Question 29
Domain 2: Privacy Risk ManagementA retailer wants to combine loyalty history, browsing behavior, and in-store video analytics to predict highly personal life events. Which change most reduces privacy risk while preserving marketing measurement?
Correct answer: C
Explanation
Cohort-level measurement limits processing to aggregated groups, which reduces the chance of identifying a person or inferring sensitive traits from combined loyalty, browsing, and video data. Avoiding individualized sensitive inferences follows the privacy principle of data minimization and purpose limitation, preserving marketing measurement without building personal profiles about life events.
Why each option is right or wrong
A. Move the combined dataset to a more expensive analytics platform.
B. Keep the same detailed profiles but shorten password length to speed access.

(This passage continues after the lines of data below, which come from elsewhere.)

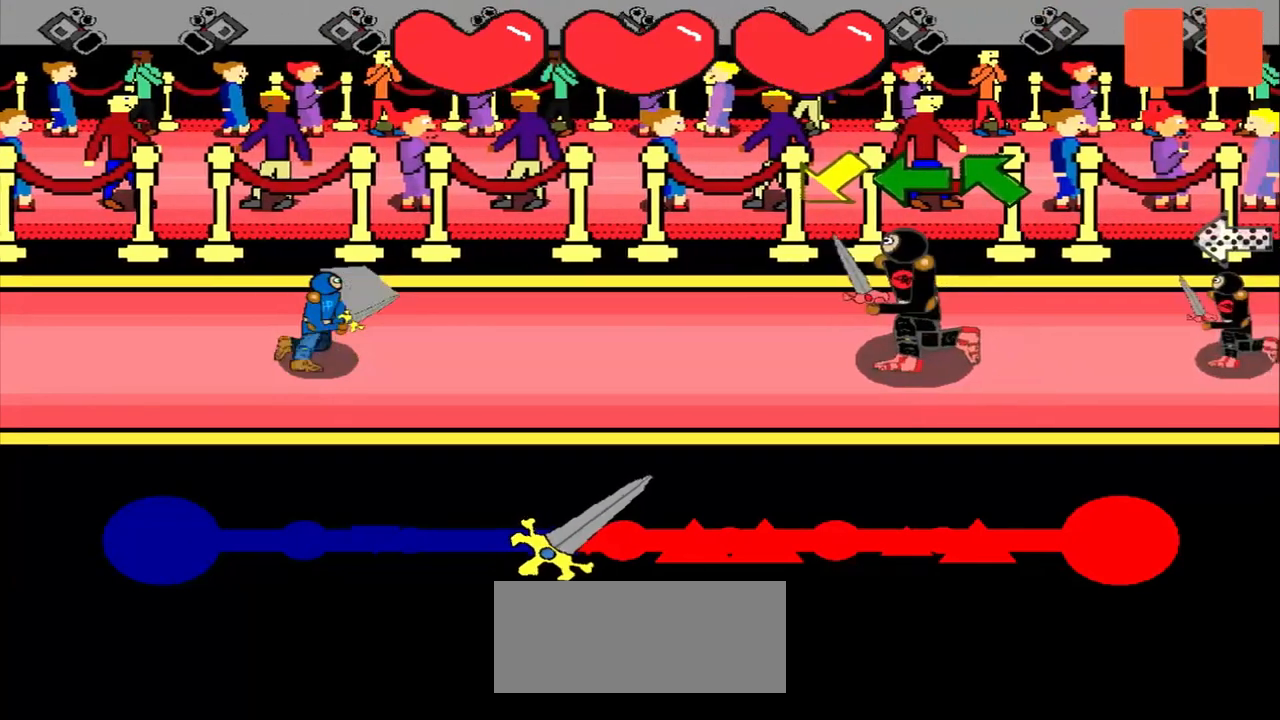
{"dt_ms": 500, "buttons": [], "left_stick": "down-left", "events": [[292, "left_stick", "center"], [500, "left_stick", "down-left"]]}
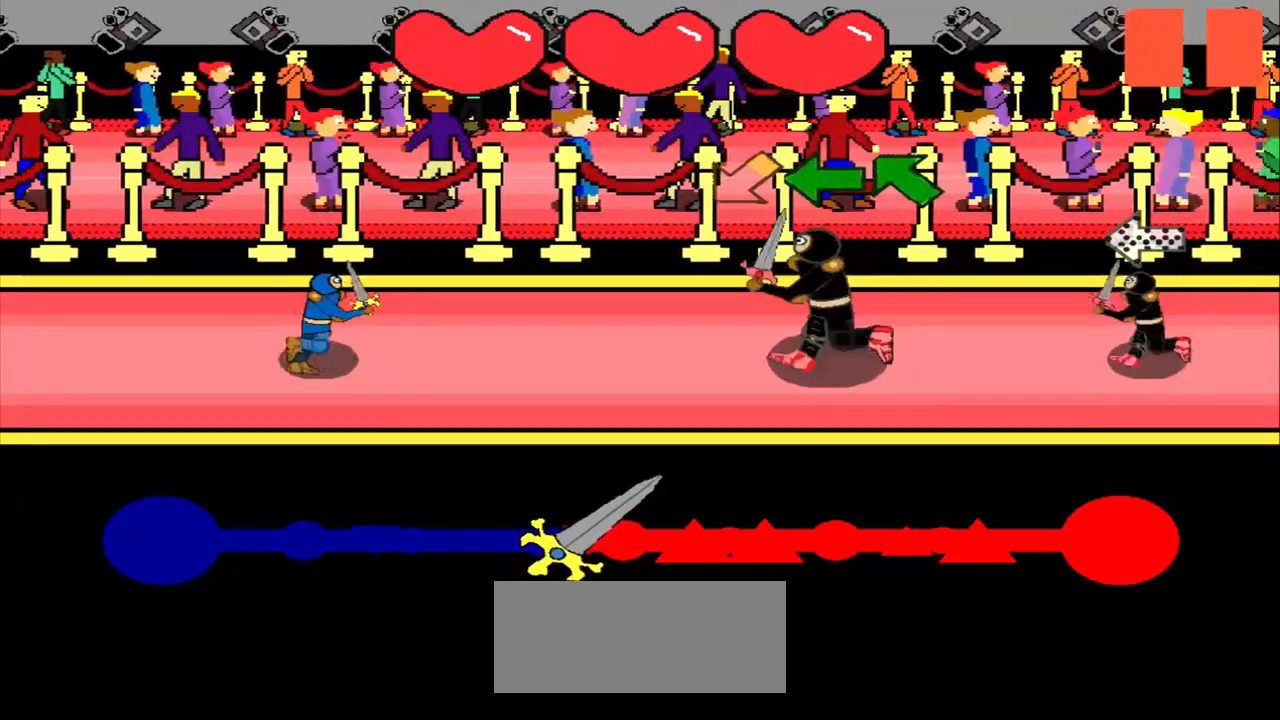
{"dt_ms": 500, "buttons": [], "left_stick": "left", "events": [[167, "left_stick", "center"], [458, "left_stick", "left"]]}
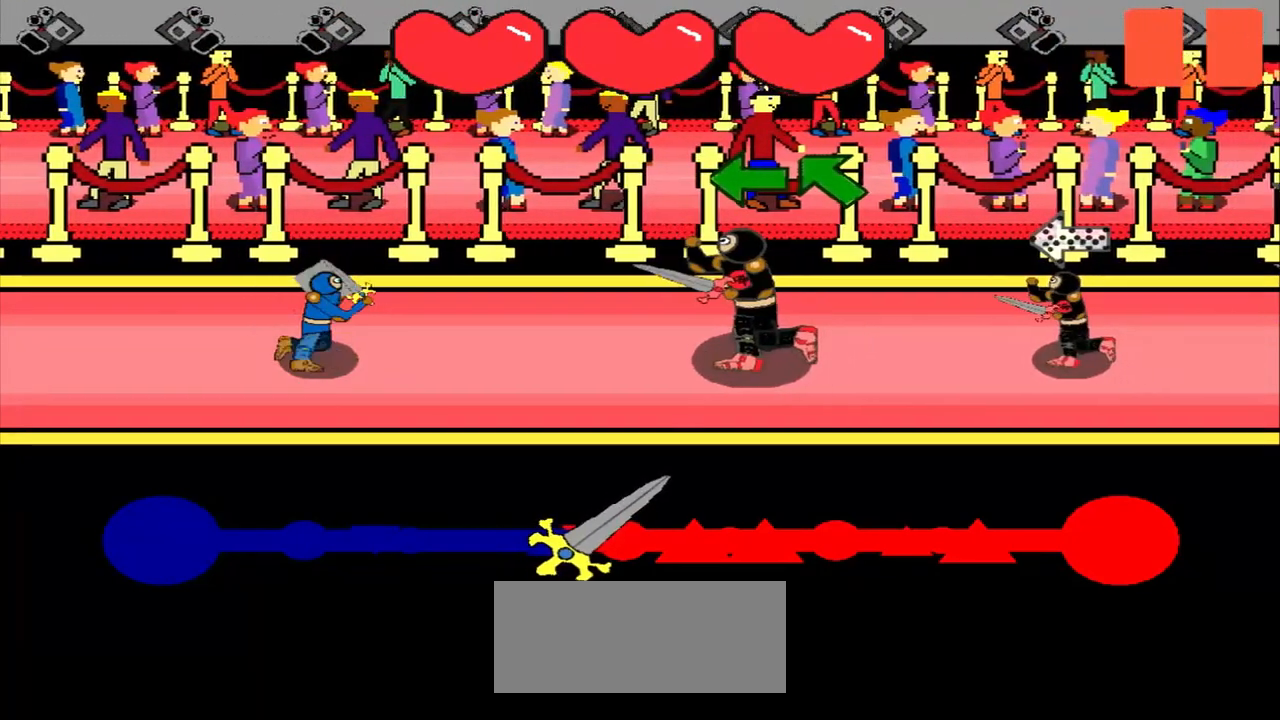
{"dt_ms": 500, "buttons": [], "left_stick": "center", "events": [[500, "left_stick", "center"]]}
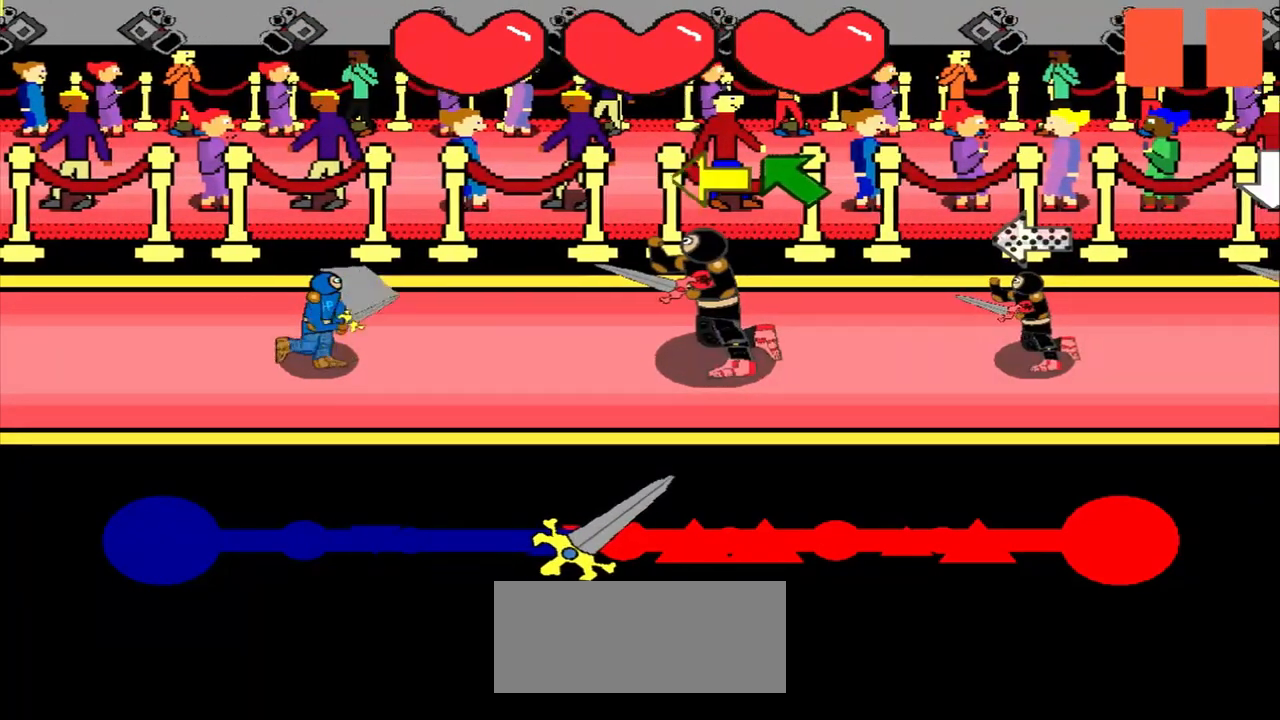
{"dt_ms": 500, "buttons": [], "left_stick": "center", "events": [[208, "left_stick", "left"], [417, "left_stick", "center"]]}
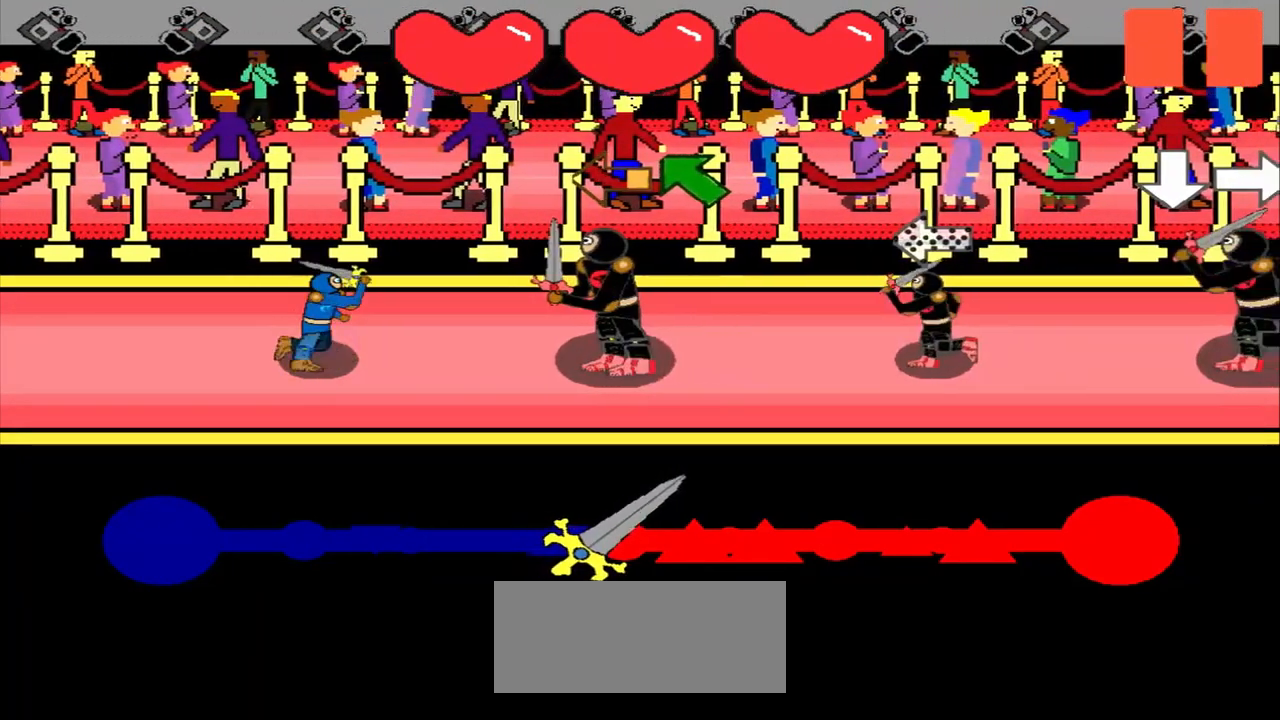
{"dt_ms": 500, "buttons": [], "left_stick": "left", "events": [[167, "left_stick", "left"]]}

C. Use cohort-level measurement and avoid creating individualized sensitive inferences from the combined data.
Under GDPR Article 5(1)(c) and (b), processing must be limited to what is adequate, relevant, and necessary for the stated purpose, and not repurposed into broader profiling. Combining loyalty, browsing, and video data to infer life events would create highly intrusive profiling, whereas cohort-level measurement keeps the analysis aggregated and avoids identifying a natural person or generating special-category-style inferences about an individual.
D. Expand the model with social media scraping so predictions are more accurate.